Please copy out every line in the entries below that contains the word "secreto".
*** Opening Source material ***
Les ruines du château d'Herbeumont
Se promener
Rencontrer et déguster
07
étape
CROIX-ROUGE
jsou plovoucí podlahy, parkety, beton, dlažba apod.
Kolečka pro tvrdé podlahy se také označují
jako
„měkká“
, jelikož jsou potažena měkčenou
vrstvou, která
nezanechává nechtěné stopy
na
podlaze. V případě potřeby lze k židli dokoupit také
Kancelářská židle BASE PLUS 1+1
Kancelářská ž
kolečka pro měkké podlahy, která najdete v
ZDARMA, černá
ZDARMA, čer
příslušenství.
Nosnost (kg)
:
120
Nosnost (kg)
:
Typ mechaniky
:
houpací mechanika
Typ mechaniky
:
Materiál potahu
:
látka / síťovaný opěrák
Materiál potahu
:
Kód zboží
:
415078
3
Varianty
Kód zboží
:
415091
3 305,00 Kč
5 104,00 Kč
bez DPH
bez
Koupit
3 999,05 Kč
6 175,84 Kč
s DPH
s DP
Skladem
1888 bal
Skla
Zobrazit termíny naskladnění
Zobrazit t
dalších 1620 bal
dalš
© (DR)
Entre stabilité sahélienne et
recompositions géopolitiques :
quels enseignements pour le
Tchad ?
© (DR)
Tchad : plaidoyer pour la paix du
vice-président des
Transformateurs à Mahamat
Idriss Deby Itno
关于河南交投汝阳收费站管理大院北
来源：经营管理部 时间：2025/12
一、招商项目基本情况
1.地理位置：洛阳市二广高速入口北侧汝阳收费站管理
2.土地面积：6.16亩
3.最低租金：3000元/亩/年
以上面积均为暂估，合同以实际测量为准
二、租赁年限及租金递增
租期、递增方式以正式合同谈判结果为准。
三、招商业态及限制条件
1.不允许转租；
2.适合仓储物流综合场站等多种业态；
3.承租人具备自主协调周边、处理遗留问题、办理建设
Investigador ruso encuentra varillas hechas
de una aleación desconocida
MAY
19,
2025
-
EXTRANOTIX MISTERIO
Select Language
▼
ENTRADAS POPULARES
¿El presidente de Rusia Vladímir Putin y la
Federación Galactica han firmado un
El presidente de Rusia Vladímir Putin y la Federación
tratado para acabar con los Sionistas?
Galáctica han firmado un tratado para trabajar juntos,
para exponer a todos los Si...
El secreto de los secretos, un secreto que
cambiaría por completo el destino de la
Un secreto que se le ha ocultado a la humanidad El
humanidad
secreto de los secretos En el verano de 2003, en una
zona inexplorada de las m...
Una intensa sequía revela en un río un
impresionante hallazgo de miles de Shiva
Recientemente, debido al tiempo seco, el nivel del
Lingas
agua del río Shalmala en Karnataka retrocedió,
*** Closing Source material ***
Reply to the task:
El secreto de los secretos, un secreto que
Un secreto que se le ha ocultado a la humanidad El
secreto de los secretos En el verano de 2003, en una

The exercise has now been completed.